▸ **Stored dataset items**
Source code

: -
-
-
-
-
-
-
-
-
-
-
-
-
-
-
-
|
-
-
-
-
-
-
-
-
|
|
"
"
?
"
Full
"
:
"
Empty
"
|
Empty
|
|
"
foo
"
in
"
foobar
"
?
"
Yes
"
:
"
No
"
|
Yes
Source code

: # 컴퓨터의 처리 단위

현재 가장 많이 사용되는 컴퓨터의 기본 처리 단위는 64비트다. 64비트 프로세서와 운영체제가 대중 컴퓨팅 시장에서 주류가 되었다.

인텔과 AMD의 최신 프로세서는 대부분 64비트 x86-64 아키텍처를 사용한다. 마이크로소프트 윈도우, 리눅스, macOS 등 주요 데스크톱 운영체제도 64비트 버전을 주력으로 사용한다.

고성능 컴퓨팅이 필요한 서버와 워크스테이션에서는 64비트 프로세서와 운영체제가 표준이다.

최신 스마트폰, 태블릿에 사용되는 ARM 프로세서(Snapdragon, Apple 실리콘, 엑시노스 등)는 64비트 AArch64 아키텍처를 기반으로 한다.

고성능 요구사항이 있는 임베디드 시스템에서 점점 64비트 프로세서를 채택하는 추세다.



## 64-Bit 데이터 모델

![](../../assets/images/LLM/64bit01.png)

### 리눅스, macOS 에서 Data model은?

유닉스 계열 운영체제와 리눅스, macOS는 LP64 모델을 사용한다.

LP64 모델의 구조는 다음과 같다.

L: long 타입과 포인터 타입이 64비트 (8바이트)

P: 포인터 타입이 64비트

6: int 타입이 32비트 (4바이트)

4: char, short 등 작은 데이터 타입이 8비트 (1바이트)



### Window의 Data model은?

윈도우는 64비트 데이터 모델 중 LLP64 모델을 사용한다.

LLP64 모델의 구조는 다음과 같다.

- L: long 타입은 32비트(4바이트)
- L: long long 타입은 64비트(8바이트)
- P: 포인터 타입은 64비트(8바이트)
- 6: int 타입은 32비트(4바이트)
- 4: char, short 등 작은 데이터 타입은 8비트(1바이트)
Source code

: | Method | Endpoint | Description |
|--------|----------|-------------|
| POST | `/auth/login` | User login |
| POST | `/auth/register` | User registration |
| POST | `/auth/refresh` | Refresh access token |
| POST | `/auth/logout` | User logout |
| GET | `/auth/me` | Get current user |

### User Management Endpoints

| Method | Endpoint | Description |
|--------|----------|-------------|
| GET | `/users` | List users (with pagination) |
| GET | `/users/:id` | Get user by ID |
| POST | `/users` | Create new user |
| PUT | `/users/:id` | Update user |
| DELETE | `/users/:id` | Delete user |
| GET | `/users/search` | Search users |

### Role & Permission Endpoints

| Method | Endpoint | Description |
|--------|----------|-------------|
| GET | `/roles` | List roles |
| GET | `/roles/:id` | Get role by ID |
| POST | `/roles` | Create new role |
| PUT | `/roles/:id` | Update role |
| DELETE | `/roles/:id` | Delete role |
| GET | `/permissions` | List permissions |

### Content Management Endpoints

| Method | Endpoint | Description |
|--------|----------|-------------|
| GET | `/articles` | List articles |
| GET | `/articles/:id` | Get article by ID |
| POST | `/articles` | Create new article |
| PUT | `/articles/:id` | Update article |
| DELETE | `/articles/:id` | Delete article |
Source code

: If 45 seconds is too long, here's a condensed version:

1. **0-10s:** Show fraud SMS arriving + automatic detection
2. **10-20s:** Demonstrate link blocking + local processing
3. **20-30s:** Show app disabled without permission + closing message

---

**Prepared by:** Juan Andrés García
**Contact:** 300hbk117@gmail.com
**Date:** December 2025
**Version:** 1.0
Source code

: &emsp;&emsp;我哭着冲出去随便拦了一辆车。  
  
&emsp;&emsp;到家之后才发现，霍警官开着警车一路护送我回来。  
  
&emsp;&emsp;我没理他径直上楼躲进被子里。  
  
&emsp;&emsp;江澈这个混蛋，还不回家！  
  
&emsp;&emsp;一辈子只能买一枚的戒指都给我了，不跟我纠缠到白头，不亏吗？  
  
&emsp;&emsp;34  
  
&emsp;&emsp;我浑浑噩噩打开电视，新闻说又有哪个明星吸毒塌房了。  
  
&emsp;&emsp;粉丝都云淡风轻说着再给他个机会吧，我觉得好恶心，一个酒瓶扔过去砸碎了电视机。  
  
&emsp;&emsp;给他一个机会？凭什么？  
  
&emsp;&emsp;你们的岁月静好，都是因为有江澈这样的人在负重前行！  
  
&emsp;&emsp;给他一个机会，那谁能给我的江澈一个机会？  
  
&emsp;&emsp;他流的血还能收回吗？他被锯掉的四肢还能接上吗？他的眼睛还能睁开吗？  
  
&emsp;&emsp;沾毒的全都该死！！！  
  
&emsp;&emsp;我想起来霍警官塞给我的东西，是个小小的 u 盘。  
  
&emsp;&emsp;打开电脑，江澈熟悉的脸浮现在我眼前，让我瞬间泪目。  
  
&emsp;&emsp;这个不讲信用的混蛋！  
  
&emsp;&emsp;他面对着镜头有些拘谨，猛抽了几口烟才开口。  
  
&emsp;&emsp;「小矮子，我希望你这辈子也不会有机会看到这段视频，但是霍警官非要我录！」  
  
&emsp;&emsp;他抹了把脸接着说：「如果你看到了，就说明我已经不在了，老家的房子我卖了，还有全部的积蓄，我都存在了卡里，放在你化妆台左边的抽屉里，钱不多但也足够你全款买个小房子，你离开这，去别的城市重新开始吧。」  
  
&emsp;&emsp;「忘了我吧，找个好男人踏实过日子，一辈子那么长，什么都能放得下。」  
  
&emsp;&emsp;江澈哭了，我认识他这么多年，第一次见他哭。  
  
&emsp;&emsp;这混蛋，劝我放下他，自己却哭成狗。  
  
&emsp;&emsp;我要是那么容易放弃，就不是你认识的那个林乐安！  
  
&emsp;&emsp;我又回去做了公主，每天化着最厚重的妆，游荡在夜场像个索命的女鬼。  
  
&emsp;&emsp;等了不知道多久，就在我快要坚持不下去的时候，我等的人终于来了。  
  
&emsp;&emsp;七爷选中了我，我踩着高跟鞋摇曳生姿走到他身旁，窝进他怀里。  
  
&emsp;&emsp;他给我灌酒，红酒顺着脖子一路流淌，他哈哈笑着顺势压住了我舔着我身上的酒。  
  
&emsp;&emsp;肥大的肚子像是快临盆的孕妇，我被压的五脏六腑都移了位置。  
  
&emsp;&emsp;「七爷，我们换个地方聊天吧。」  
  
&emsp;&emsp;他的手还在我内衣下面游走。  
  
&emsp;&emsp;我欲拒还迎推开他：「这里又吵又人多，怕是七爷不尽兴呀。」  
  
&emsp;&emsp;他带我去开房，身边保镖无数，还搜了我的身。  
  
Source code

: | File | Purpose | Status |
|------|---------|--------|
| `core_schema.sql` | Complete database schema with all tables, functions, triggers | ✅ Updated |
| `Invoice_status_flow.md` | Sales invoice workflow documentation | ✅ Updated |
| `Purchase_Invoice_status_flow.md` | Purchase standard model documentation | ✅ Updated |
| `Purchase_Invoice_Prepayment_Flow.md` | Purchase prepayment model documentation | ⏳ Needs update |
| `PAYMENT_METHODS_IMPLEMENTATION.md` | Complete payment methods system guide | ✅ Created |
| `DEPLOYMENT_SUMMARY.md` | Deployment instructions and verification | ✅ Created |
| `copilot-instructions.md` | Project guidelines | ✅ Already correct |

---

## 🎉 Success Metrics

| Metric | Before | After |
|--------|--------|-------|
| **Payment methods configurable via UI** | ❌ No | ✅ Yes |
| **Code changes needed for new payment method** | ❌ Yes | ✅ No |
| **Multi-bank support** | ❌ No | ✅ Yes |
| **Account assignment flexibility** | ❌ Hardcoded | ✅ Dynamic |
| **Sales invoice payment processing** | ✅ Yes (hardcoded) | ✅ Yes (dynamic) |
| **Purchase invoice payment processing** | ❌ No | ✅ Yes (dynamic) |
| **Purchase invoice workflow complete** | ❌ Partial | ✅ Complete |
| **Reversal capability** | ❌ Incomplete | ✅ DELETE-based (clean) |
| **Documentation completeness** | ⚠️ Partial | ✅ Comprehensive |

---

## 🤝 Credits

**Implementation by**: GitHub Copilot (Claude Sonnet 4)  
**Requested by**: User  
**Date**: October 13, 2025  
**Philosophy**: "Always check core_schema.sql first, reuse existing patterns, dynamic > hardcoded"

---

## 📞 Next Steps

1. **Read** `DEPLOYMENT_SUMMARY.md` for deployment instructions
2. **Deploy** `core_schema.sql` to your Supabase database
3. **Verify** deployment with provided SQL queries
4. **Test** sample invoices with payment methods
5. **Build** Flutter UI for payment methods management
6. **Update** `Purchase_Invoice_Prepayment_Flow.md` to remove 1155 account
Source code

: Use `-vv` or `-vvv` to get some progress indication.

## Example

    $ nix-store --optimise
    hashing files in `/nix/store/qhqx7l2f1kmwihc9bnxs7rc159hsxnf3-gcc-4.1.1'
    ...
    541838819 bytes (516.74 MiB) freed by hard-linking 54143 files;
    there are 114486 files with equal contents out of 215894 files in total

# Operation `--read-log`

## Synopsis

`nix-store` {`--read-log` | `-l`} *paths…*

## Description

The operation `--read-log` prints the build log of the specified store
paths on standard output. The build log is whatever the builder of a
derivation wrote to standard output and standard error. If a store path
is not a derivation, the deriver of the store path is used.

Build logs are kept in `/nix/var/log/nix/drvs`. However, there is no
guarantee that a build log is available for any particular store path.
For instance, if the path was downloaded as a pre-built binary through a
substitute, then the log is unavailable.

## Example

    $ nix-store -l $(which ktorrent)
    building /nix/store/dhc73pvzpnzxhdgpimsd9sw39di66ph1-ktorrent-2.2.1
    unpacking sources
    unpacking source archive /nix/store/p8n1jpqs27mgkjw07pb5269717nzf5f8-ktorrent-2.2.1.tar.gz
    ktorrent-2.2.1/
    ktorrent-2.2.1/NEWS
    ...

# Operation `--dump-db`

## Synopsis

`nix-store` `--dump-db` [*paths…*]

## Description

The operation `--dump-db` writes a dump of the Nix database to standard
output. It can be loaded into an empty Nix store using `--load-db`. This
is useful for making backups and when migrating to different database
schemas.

▸ **INSTRUCTIONS FOR THE TASK**
Go through the entries and copy each line holding the string "model은".

▸ **THE COMPLETED TASK**
### 리눅스, macOS 에서 Data model은?
### Window의 Data model은?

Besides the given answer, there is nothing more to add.